UNPI-CIANJUR.AC.ID - Revisi Undang-Undang Nomor 11 Tahun 2008 tentang Informasi dan Transaksi Elektronik (ITE) mulai berlaku pada Senin, 28 November 2016. Hal ini menuntut masyarakat agar lebih berhati-hati di ranah media sosial.
Di dalam UU ITE itu dijelaskan bahwa masyarakat dilarang membuat dan menyebarkan informasi yang bersifat tuduhan, fitnah, maupun SARA yang mengundang kebencian.
Staf Ahli Menteri Komunikasi dan Informatika Bidang Hukum Henry Subiakto di Jakarta, Sabtu (26/11), mengatakan, "Yang bisa dijerat bukan hanya yang membuat, tapi justru juga yang mendistribusikan dan mentransmisikannya. Jangan mudah menyebar informasi yang bisa menimbulkan kebencian terhadap kelompok tertentu."
Henry yang juga merupakan ketua panitia kerja pemerintah dalam penyusunan revisi UU ITE ini menjelaskan poin-poin penting dalam peraturan itu. Dalam Pasal "karet" 27 terdapat pengurangan hukuman pidana untuk kasus pencemaran nama baik dari enam tahun menjadi empat tahun penjara.

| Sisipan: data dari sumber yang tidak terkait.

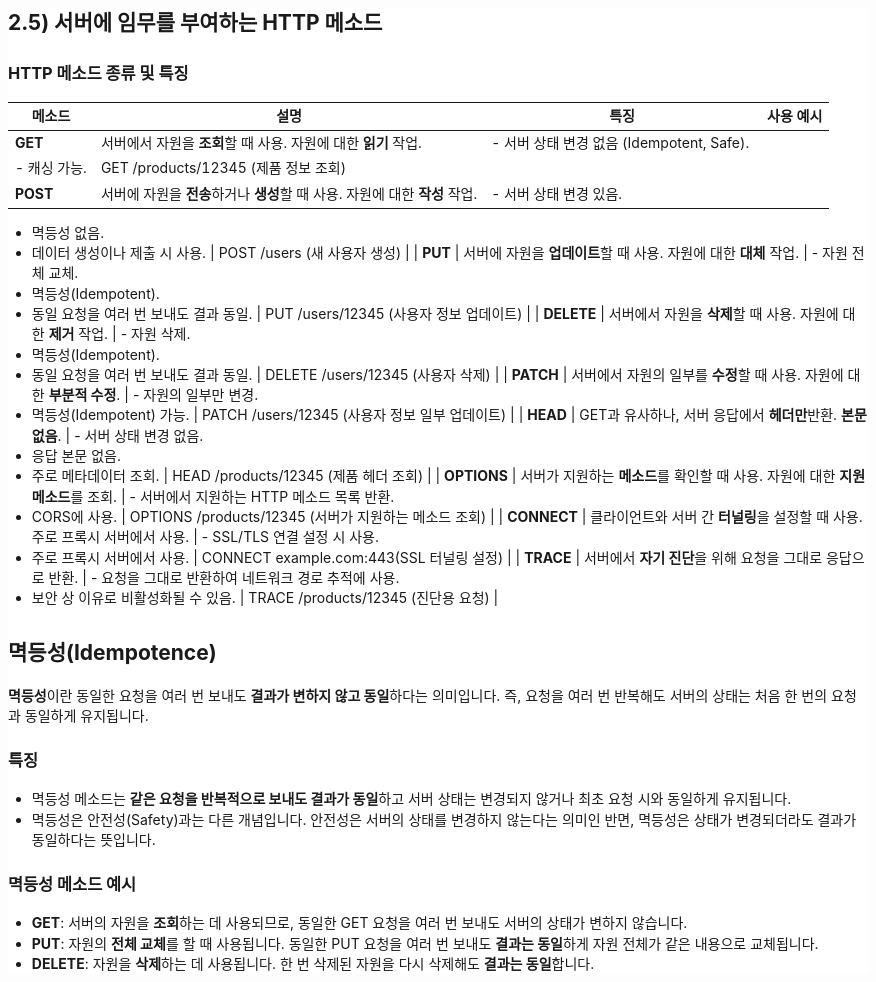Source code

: ## 2.5) 서버에 임무를 부여하는 HTTP 메소드

### **HTTP 메소드 종류 및 특징**

| **메소드** | **설명** | **특징** | **사용 예시** |
| --- | --- | --- | --- |
| **GET** | 서버에서 자원을 **조회**할 때 사용. 자원에 대한 **읽기** 작업. | - 서버 상태 변경 없음 (Idempotent, Safe). 
- 캐싱 가능. | GET /products/12345 (제품 정보 조회) |
| **POST** | 서버에 자원을 **전송**하거나 **생성**할 때 사용. 자원에 대한 **작성** 작업. | - 서버 상태 변경 있음. 
- 멱등성 없음. 
- 데이터 생성이나 제출 시 사용. | POST /users (새 사용자 생성) |
| **PUT** | 서버에 자원을 **업데이트**할 때 사용. 자원에 대한 **대체** 작업. | - 자원 전체 교체. 
- 멱등성(Idempotent). 
- 동일 요청을 여러 번 보내도 결과 동일. | PUT /users/12345 (사용자 정보 업데이트) |
| **DELETE** | 서버에서 자원을 **삭제**할 때 사용. 자원에 대한 **제거** 작업. | - 자원 삭제. 
- 멱등성(Idempotent). 
- 동일 요청을 여러 번 보내도 결과 동일. | DELETE /users/12345 (사용자 삭제) |
| **PATCH** | 서버에서 자원의 일부를 **수정**할 때 사용. 자원에 대한 **부분적 수정**. | - 자원의 일부만 변경. 
- 멱등성(Idempotent) 가능. | PATCH /users/12345 (사용자 정보 일부 업데이트) |
| **HEAD** | GET과 유사하나, 서버 응답에서 **헤더만**반환. **본문 없음**. | - 서버 상태 변경 없음. 
- 응답 본문 없음. 
- 주로 메타데이터 조회. | HEAD /products/12345 (제품 헤더 조회) |
| **OPTIONS** | 서버가 지원하는 **메소드**를 확인할 때 사용. 자원에 대한 **지원 메소드**를 조회. | - 서버에서 지원하는 HTTP 메소드 목록 반환. 
- CORS에 사용. | OPTIONS /products/12345 (서버가 지원하는 메소드 조회) |
| **CONNECT** | 클라이언트와 서버 간 **터널링**을 설정할 때 사용. 주로 프록시 서버에서 사용. | - SSL/TLS 연결 설정 시 사용. 
- 주로 프록시 서버에서 사용. | CONNECT example.com:443(SSL 터널링 설정) |
| **TRACE** | 서버에서 **자기 진단**을 위해 요청을 그대로 응답으로 반환. | - 요청을 그대로 반환하여 네트워크 경로 추적에 사용. 
- 보안 상 이유로 비활성화될 수 있음. | TRACE /products/12345 (진단용 요청) |

## 멱등성(Idempotence)

**멱등성**이란 동일한 요청을 여러 번 보내도 **결과가 변하지 않고 동일**하다는 의미입니다. 즉, 요청을 여러 번 반복해도 서버의 상태는 처음 한 번의 요청과 동일하게 유지됩니다.

### **특징**

- 멱등성 메소드는 **같은 요청을 반복적으로 보내도 결과가 동일**하고 서버 상태는 변경되지 않거나 최초 요청 시와 동일하게 유지됩니다.
- 멱등성은 안전성(Safety)과는 다른 개념입니다. 안전성은 서버의 상태를 변경하지 않는다는 의미인 반면, 멱등성은 상태가 변경되더라도 결과가 동일하다는 뜻입니다.

### **멱등성 메소드 예시**

- **GET**: 서버의 자원을 **조회**하는 데 사용되므로, 동일한 GET 요청을 여러 번 보내도 서버의 상태가 변하지 않습니다.
- **PUT**: 자원의 **전체 교체**를 할 때 사용됩니다. 동일한 PUT 요청을 여러 번 보내도 **결과는 동일**하게 자원 전체가 같은 내용으로 교체됩니다.
- **DELETE**: 자원을 **삭제**하는 데 사용됩니다. 한 번 삭제된 자원을 다시 삭제해도 **결과는 동일**합니다.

Kemudian dalam Pasal 29 tentang pengancaman dengan kekerasan, semula berlaku hukuman 11 tahun, kini juga hanya empat tahun.
Aturan ini membuat tersangka baru bisa ditahan setelah keputusan pengadilan inkrah. Henry meyakini, adanya aturan ini tidak akan ada kasus serupa Prita Mulya Sari.
Dalam Pasal 27 ayat 3, juga dijelaskan bahwa tuduhan itu harus ditujukan kepada personal baru dapat ditindak.
Henry mengatakan, "Unsur orang, bukan kita seperti kasus Florence yang menghina Yogyakarta."
Henry juga menyatakan pemerintah memasukkan konsep baru yang diadopsi dari negara Eropa di dalam Pasal 26, yaitu hak untuk dihapuskan informasi di dunia maya yang sudah tidak relevan lagi. Pemerintah, saat ini juga memiliki hak untuk memblokir situs-situs yang melanggar UU ITE. "Sekarang berarti informasi, berita abal-abal bisa dicegah."
Di sisi lain, Henry pun menegaskan bahwa revisi UU ITE ini sifatnya bukan untuk melarang orang berpendapat maupun mengkritisi di media sosial.
Sementara itu, Koordinator Regional Southeast Asia Freedom of Expression Network (SafeNet) Damar Juniarto mengaku sangat kecewa terhadap pengesahan ini. "Jokowi adalah presiden yang punya visi ke depan karena memperhatikan dunia digital. Namun reformasi hukum UU ITE ini masih minimalis."
Damar merasa revisi UU ITE yang terbit hari ini berpotensi mengancam kebebasan berekspresi masyarakat Indonesia di ranah digital. Menurutnya, aturan tersebut bisa jadi ganjalan dalam pelaksanaan demokrasi ke depan dengan lebih banyak orang dipenjarakan karena ekspresinya diberangus dengan alasan pencemaran nama, penodaan agama, dan pengancaman.